Lompat ke konten Lompat ke sidebar Lompat ke footer

Piagam Madinah dan Sistem Pemerintahan

PIAGAM MADINAH DAN SISTEM PEMERINTAHAN

Almaghfurlah KH. Hasyim Muzadi


Sistem Pemerintahan
Piagam Madinah sebagai Pemersatu Bangsa Multi-SARA

Latar Belakang Historis dan Normatif

Dalam perjalanan dakwah Islam, Rasulullah SAW tidak pernah menentukan sistem pemerintahan bagi suatu negara Islam. Berikut ini penjelasan tentang bagaimana Rasulullah SAW mengatur masyarakat di dalam Negara Madinah.
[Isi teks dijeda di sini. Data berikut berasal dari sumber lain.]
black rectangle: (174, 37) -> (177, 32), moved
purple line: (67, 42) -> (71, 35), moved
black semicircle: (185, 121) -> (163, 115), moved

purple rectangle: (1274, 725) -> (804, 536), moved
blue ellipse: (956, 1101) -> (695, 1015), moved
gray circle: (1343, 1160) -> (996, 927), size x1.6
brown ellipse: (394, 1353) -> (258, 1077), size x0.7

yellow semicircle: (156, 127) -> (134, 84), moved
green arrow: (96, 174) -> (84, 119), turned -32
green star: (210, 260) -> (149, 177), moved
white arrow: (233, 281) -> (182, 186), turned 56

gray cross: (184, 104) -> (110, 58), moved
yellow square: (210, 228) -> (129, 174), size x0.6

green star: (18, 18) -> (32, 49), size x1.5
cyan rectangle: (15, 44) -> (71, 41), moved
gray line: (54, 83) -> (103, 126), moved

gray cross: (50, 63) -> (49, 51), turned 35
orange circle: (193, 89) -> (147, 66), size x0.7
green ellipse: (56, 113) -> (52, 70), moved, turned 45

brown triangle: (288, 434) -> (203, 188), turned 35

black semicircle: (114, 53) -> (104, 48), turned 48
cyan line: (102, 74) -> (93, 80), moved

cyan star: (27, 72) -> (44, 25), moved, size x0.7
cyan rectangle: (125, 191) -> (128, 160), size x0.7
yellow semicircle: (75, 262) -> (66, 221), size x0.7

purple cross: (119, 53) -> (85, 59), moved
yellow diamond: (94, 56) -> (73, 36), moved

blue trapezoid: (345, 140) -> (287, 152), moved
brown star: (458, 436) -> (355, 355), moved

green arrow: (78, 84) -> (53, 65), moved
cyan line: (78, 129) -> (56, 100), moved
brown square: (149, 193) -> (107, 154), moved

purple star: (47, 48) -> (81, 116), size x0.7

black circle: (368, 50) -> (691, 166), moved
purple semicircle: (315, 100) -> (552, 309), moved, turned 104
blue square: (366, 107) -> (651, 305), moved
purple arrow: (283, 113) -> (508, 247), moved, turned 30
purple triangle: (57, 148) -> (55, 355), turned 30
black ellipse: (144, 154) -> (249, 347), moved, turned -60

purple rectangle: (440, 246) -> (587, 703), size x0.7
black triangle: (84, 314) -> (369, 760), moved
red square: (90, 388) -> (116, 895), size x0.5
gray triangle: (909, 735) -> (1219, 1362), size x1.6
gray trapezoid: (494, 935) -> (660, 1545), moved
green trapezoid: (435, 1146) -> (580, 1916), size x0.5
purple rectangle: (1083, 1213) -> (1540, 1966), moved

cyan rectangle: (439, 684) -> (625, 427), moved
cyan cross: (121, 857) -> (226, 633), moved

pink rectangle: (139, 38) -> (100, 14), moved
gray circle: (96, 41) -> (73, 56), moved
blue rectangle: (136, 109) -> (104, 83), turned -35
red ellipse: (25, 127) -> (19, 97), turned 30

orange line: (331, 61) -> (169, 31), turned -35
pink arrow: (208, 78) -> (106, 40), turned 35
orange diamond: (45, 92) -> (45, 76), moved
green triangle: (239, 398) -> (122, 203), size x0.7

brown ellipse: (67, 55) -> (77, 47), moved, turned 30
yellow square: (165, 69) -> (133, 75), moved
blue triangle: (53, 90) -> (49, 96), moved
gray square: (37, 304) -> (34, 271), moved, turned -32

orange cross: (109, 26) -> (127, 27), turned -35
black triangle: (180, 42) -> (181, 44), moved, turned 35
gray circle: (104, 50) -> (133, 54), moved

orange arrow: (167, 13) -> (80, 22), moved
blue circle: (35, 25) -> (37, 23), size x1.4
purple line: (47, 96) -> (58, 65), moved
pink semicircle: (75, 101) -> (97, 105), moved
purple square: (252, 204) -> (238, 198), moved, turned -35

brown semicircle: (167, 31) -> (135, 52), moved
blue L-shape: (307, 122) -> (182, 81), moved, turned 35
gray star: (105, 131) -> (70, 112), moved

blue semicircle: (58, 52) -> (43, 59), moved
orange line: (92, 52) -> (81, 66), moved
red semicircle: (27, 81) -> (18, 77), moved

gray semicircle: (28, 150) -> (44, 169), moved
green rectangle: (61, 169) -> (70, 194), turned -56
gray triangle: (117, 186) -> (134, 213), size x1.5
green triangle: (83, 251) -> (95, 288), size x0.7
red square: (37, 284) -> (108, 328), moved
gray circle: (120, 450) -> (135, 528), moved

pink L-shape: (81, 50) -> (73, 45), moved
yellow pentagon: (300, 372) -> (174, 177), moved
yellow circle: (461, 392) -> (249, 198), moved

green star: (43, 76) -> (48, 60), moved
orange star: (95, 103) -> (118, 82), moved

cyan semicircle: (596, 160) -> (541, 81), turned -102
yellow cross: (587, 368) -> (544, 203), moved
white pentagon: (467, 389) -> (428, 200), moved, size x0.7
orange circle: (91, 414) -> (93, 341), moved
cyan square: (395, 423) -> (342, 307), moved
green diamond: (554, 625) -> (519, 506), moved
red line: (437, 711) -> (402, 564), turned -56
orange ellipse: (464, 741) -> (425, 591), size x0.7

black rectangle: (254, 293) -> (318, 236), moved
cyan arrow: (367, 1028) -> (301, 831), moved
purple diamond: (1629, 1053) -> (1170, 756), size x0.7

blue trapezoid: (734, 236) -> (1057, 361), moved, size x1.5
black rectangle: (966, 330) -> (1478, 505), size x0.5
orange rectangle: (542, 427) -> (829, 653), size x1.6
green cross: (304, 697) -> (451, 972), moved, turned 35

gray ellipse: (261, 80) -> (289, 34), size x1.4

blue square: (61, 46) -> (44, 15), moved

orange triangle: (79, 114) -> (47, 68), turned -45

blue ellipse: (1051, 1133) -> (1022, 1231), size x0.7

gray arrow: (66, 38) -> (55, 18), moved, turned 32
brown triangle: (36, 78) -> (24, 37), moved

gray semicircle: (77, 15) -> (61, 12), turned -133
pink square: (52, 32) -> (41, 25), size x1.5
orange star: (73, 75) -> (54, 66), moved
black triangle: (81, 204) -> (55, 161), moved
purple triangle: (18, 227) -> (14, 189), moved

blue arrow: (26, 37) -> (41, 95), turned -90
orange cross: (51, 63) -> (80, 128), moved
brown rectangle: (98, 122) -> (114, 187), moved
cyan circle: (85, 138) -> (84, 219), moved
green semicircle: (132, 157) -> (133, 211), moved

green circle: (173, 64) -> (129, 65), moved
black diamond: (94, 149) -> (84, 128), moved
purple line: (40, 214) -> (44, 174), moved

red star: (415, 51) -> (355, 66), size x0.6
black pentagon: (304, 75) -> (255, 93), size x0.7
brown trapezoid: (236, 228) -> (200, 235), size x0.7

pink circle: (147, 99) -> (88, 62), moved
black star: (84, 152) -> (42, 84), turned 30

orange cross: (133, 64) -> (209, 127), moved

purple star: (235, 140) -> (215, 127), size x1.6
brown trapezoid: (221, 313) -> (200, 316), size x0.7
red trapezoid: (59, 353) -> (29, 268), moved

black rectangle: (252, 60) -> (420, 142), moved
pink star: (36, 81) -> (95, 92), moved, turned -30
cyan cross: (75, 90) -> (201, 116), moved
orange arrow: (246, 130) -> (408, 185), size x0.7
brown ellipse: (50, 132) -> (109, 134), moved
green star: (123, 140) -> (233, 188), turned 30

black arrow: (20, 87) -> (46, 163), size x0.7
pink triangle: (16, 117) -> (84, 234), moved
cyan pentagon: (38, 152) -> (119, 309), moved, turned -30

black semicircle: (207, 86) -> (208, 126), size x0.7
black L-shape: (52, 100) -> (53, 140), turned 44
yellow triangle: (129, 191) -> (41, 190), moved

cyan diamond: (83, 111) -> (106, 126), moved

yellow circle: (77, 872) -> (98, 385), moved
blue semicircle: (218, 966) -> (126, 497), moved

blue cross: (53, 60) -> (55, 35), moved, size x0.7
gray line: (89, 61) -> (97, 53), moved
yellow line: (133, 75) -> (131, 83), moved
Ini penting karena belakangan ini ada berbagai macam pendapat tentang negara. Ada yang ngotot (bersikukuh) bahwa negara harus menggunakan khilafah, Pancasila, dan sebagainya.
 
Dahulu, kurang lebih dua tahun sebelum wafat, Rasulullah SAW membuat perjanjian antara umat Islam dengan umat agama, seperti Yahudi, Nasrani dan Shabi’in. Shabi’in adalah agama lokal, seperti Kejawen di Jawa. Rasulullah SAW juga mengikat perjanjian dengan suku-suku, karena ketika itu di Madinah banyak sekali suku. Mereka hidup sebagai qaba’il (jamak qabilah) yang berarti bersuku-suku dan syu’ub (jamak sya’b) yang berarti berbangsa-bangsa. Dalam al-Qur’an disebutkan, 

يَا أَيُّهَا النَّاسُ إِنَّا خَلَقْنَاكُمْ مِنْ ذَكَرٍ وَأُنْثَى وَجَعَلْنَاكُمْ شُعُوبًا وَقَبَائِلَ لِتَعَارَفُوا إِنَّ أَكْرَمَكُمْ عِنْدَ اللَّهِ أَتْقَاكُمْ إِنَّ اللَّهَ عَلِيمٌ خَبِيرٌ (13)

 
Hai manusia, sesungguhnya Kami menciptakan kamu dari seorang laki-laki dan seorang perempuan; dan menjadikan kamu berbangsa-bangsa dan bersuku-suku supaya kamu saling mengenal. Sesungguhnya orang yang paling mulia di antara kamu di sisi Allah adalah orang yang paling takwa di antara kamu. Sesungguhnya Allah Maha Mengetahui lagi Maha Mengenal (Q.S. al-Hujurat [49]: 13).
 
Perbedaannya, qabilah (suku) itu tidak ada aturannya, sehingga aturan tergantung kepala suku; sedangkan sya’b itu ada aturannya, undang-undangnya, konstitusinya atau dalam bahasa sekarang, ada sistemnya.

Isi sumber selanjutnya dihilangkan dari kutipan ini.